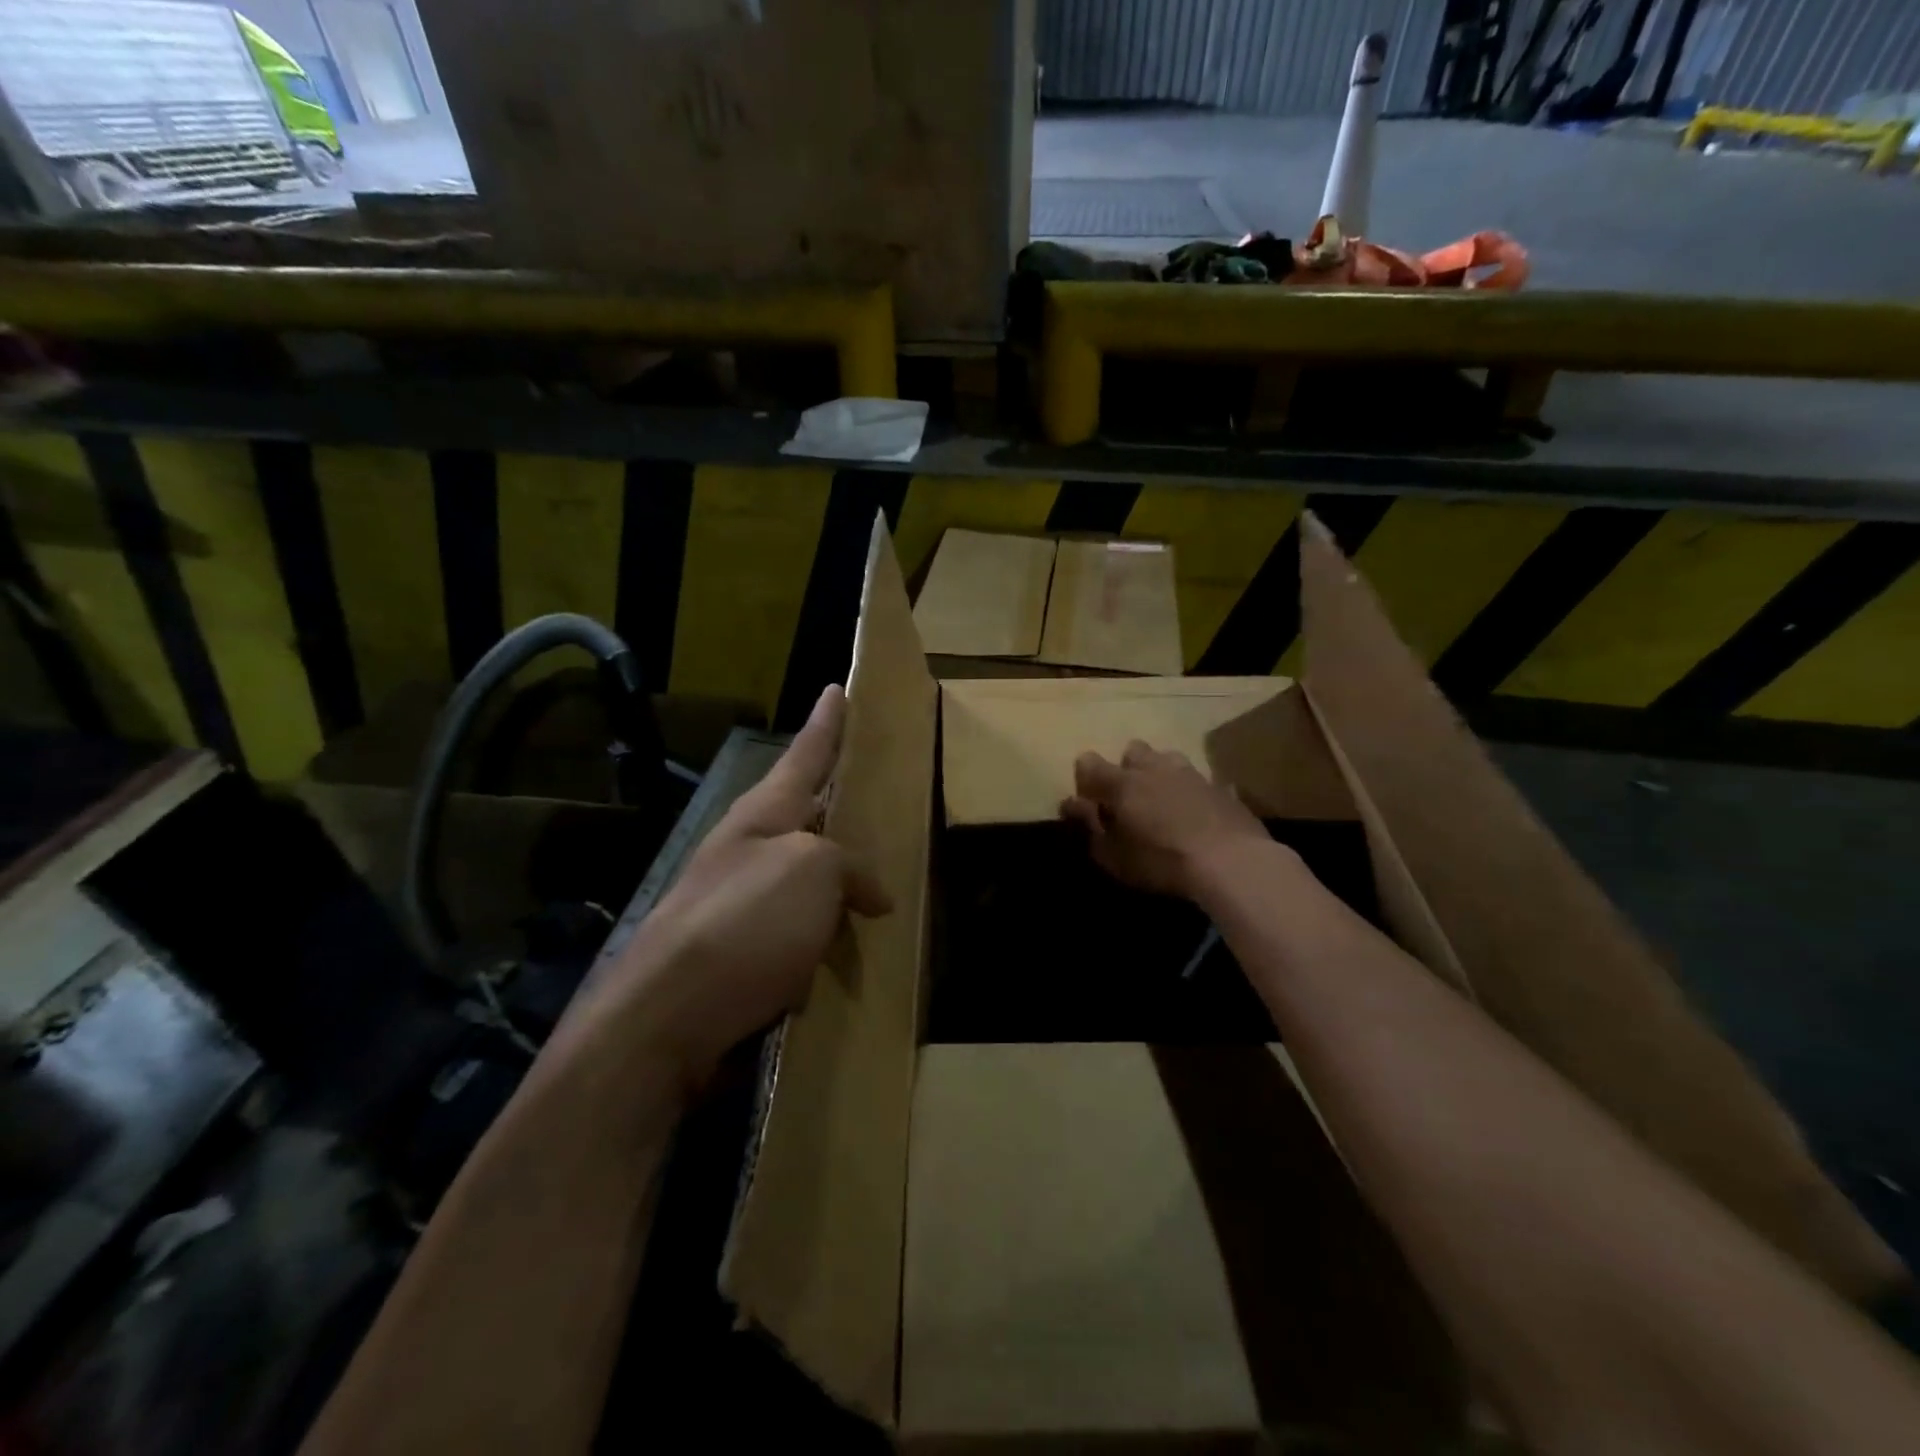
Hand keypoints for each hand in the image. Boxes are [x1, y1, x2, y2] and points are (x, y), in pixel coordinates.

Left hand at [609, 685, 889, 1085]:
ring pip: (804, 881)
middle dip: (835, 806)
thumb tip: (870, 895)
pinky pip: (798, 935)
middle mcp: (748, 851)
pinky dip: (824, 941)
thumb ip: (849, 867)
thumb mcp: (812, 871)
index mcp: (763, 816)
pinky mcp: (740, 956)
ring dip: (836, 885)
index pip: (805, 754)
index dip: (827, 723)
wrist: (667, 1021)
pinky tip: (845, 956)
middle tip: (874, 795)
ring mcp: (739, 904)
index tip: (837, 687)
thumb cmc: (745, 923)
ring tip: (878, 888)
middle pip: (803, 816)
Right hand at [1061, 740, 1268, 899]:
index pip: (1089, 763)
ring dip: (1160, 774)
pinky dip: (1192, 793)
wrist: (1231, 862)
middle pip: (1133, 751)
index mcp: (1122, 783)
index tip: (1087, 800)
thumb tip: (1072, 803)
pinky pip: (1200, 781)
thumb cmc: (1161, 861)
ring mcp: (1191, 774)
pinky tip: (1197, 814)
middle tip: (1129, 798)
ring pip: (1168, 759)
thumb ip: (1090, 826)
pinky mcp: (1221, 787)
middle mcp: (1154, 768)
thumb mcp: (1114, 855)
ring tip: (1164, 802)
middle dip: (1127, 768)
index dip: (1084, 778)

------------------------------------------------------------

■ Task brief
Provide the lines again, unchanged, from where the data above begins through the line containing "thumb mcp: (812, 871)", both ends included, omitting pictures and adding nothing.

■ Answer section
Hand keypoints for each hand in the image. Boxes are [x1, y1, x2, y2] and points are (x, y), in pixel coordinates.

Left hand at [609, 685, 889, 1085]:
ring pip: (804, 881)
middle dip: (835, 806)
thumb tip: (870, 895)
pinky pip: (798, 935)
middle mcp: (748, 851)
pinky dip: (824, 941)
thumb ip: (849, 867)
thumb mcp: (812, 871)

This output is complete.